Looking for a workshop manual for a Massey MFE35 Petrol please. If anyone has one I can download, buy or whatever please let me know.

Thanks

GW


ADMINS - oops my fingers miss typed T instead of Y, can you fix it please - Masset to Massey


----------



## Hoodoo Valley (Nov 14, 2006)

........Fixed it!


----------



## WJBMF35 (Nov 29, 2003)

gwmbox said:


> Looking for a workshop manual for a Massey MFE35 Petrol please. If anyone has one I can download, buy or whatever please let me know.
> 
> Thanks
> 
> ...


Check your MF dealer. I paid less than $100 for the service, and parts manuals for our MFFE 35, this was probably close to 10 years ago now.


----------



## gwmbox (Aug 9, 2011)

My local dealer is 290kms away, so not practical, unless post of course.

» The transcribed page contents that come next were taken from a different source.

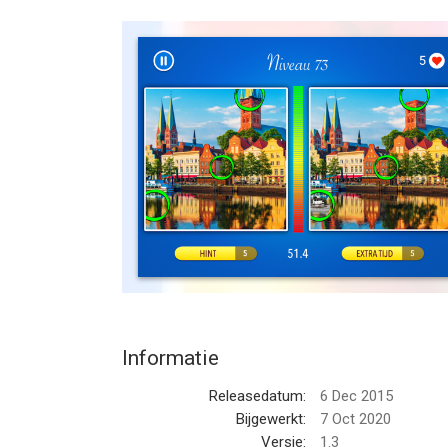
Simpel, leuk en verslavend om te spelen.
Speel nu gratis!
--
Zoek de 5 verschillen! van Gabriel Silviu Stefan i
hoger, geschikt bevonden voor gebruikers met lee
Informatie voor Zoek de 5 verschillen!is het laat
Informatie
Releasedatum:
6 Dec 2015
Bijgewerkt:
7 Oct 2020
Versie:
1.3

I was hoping for an electronic version to download.

Cheers

GW


----------



## WJBMF35 (Nov 29, 2003)

gwmbox said:


> My local dealer is 290kms away, so not practical, unless post of course.
> 
> I was hoping for an electronic version to download.
> 
> ...


Not sure on the e versions, they would be nice. Call the dealer, and order the over the phone.


----------



## rooster (May 30, 2013)

i have a 240 ferguson next to the last ones that was made in great britain the lift will not work


----------



## ferguson2case (Mar 7, 2012)

Check ebay & Amazon.I have found very good repro's cheap.


----------



## WJBMF35 (Nov 29, 2003)

Check here...

http://www.agcopubs.com/default.aspx?model=35&brand=44131&keywords=&searchForm=0


----------